▸ AIM OF THE TASK: Strip the pictures, then copy the remaining data exactly as it stands.

▸ DATA SEGMENT:
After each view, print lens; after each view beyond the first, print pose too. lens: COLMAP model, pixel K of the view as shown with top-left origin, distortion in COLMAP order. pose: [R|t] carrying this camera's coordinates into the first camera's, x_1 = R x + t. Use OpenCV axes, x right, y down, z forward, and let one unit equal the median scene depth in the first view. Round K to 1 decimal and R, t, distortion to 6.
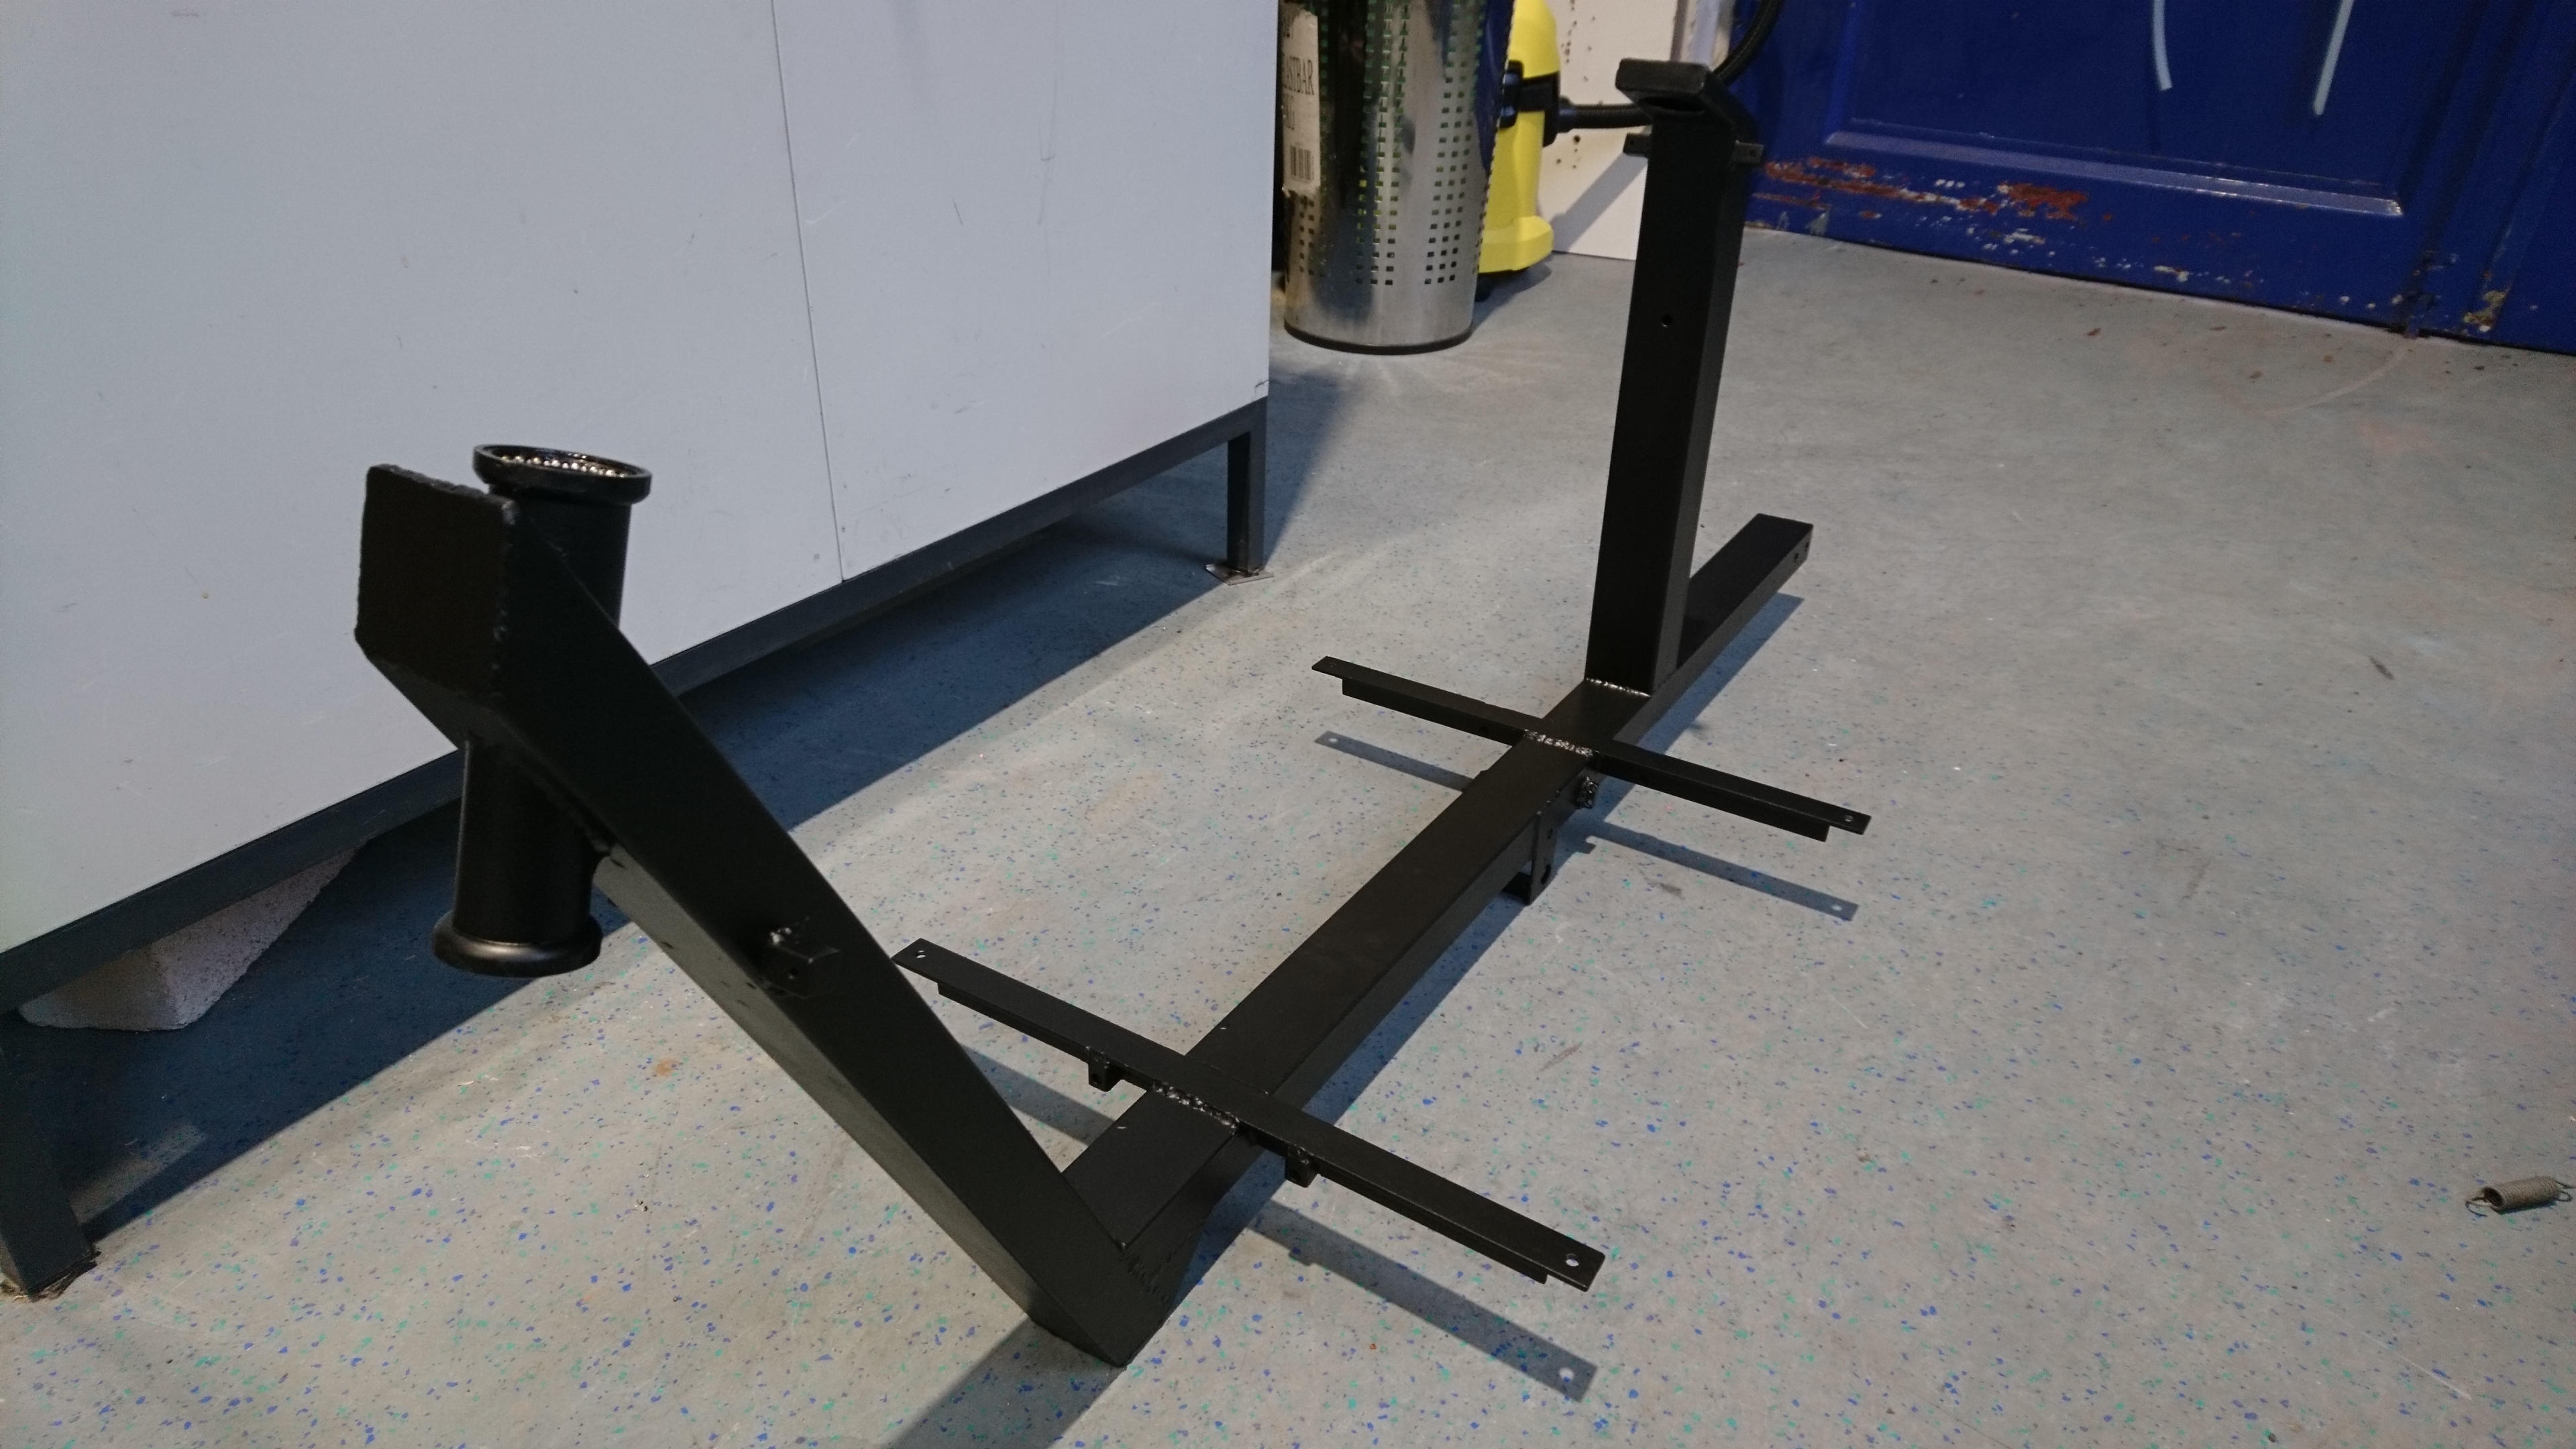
lens RADIAL K [[1621.1, 0, 1317.5], [0, 1621.1, 720.9], [0, 0, 1]] dist [0.077551, -0.081967]
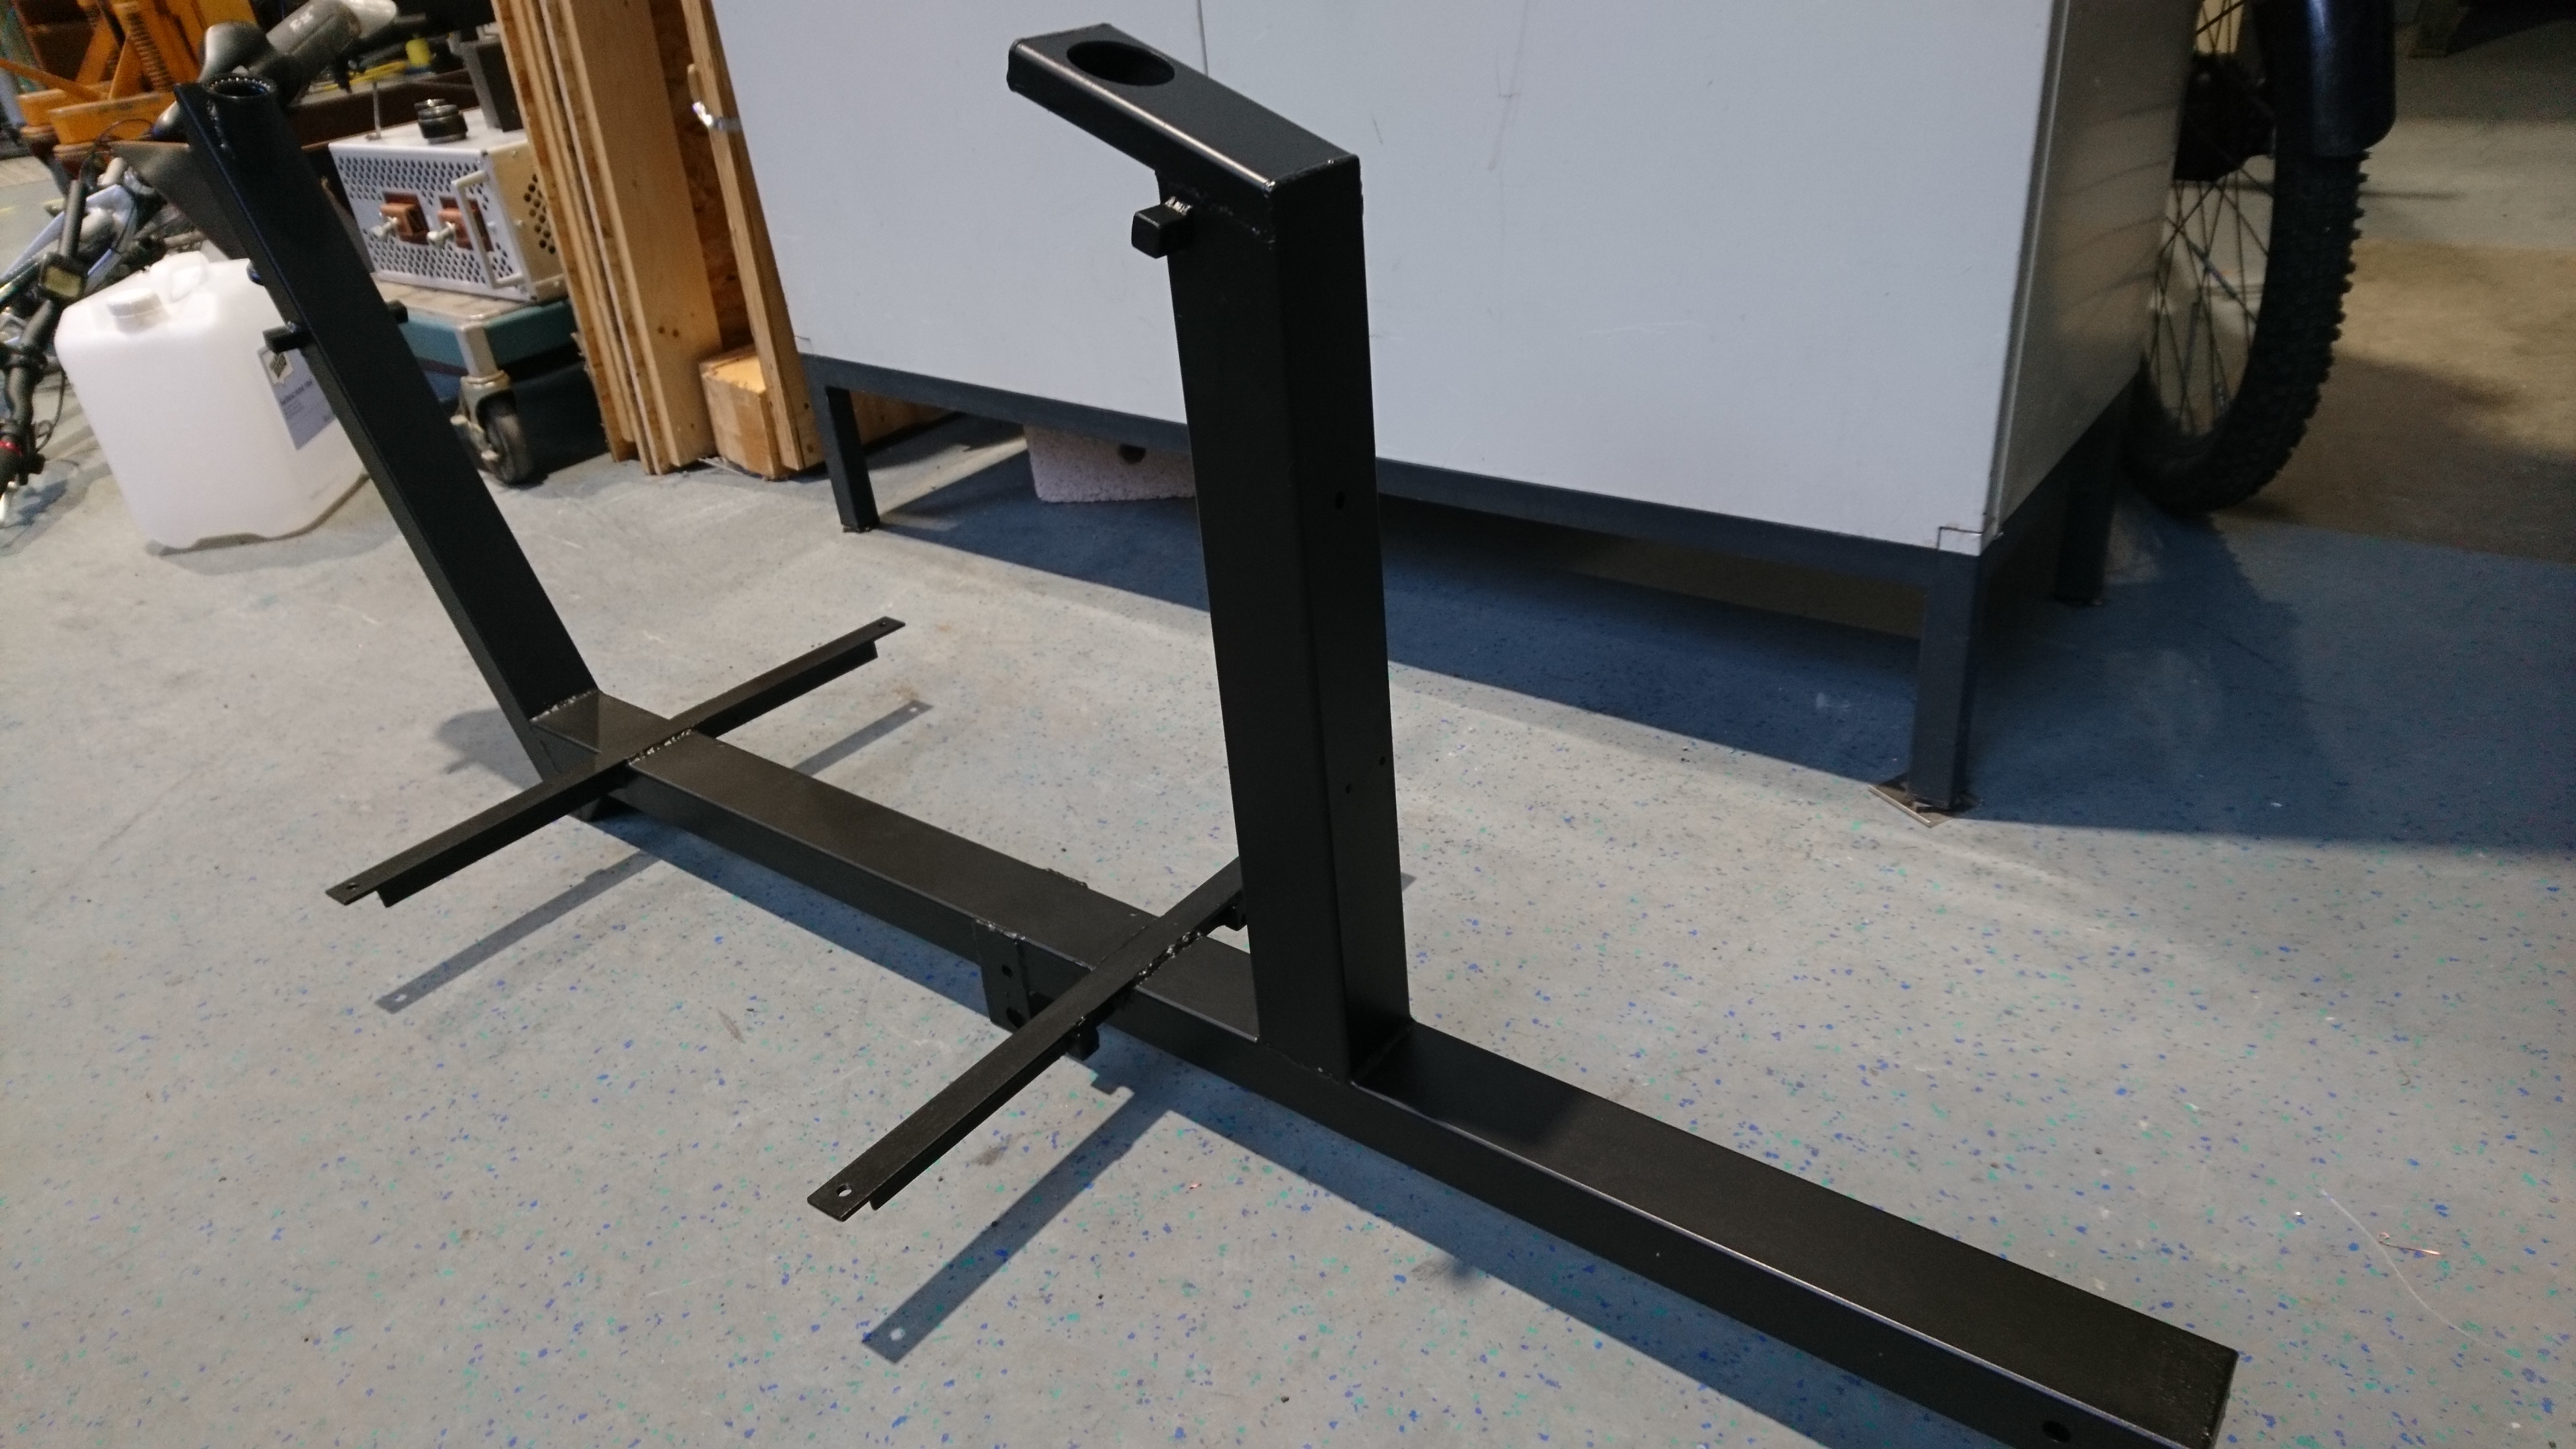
lens RADIAL K [[1651.3, 0, 1288.0], [0, 1651.3, 724.5], [0, 0, 1]] dist [0.076559, -0.075092]
pose [[-0.115890, 0.470784, -0.874604, 0.803276], [-0.388833, 0.788759, 0.476097, -0.485150], [0.913991, 0.395249, 0.091647, 1.013500]]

▸ TASK RESULT:
After each view, print lens; after each view beyond the first, print pose too. lens: COLMAP model, pixel K of the view as shown with top-left origin, distortion in COLMAP order. pose: [R|t] carrying this camera's coordinates into the first camera's, x_1 = R x + t. Use OpenCV axes, x right, y down, z forward, and let one unit equal the median scene depth in the first view. Round K to 1 decimal and R, t, distortion to 6.
lens RADIAL K [[1621.1, 0, 1317.5], [0, 1621.1, 720.9], [0, 0, 1]] dist [0.077551, -0.081967]
lens RADIAL K [[1651.3, 0, 1288.0], [0, 1651.3, 724.5], [0, 0, 1]] dist [0.076559, -0.075092]
pose [[-0.115890, 0.470784, -0.874604, 0.803276], [-0.388833, 0.788759, 0.476097, -0.485150], [0.913991, 0.395249, 0.091647, 1.013500]]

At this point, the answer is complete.